#### [Try it]
For the entries that follow, restate word for word the line containing "- [WebSite](https://jikan.moe/)", the line containing "1. Execute o", and every line that lies between them.

#### [Entries shown]
────────────────────────────────────────
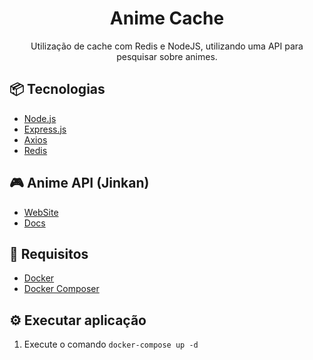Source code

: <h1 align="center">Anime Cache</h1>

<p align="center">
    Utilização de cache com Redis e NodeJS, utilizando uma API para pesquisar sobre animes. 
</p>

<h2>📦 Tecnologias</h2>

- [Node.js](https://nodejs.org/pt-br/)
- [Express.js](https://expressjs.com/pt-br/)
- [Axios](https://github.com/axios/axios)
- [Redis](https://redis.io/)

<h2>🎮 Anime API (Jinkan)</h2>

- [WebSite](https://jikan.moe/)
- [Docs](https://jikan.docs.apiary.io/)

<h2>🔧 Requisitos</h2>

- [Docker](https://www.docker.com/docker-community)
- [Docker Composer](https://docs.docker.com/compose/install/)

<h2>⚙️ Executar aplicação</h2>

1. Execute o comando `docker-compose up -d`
────────────────────────────────────────
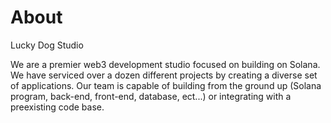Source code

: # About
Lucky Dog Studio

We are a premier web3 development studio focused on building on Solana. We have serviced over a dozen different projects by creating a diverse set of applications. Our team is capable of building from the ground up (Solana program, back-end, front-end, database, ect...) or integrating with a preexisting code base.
────────────────────────────────────────
#### [Response area]
- [WebSite](https://jikan.moe/)
- [Docs](https://jikan.docs.apiary.io/)

<h2>🔧 Requisitos</h2>

- [Docker](https://www.docker.com/docker-community)
- [Docker Composer](https://docs.docker.com/compose/install/)

<h2>⚙️ Executar aplicação</h2>

1. Execute o comando `docker-compose up -d`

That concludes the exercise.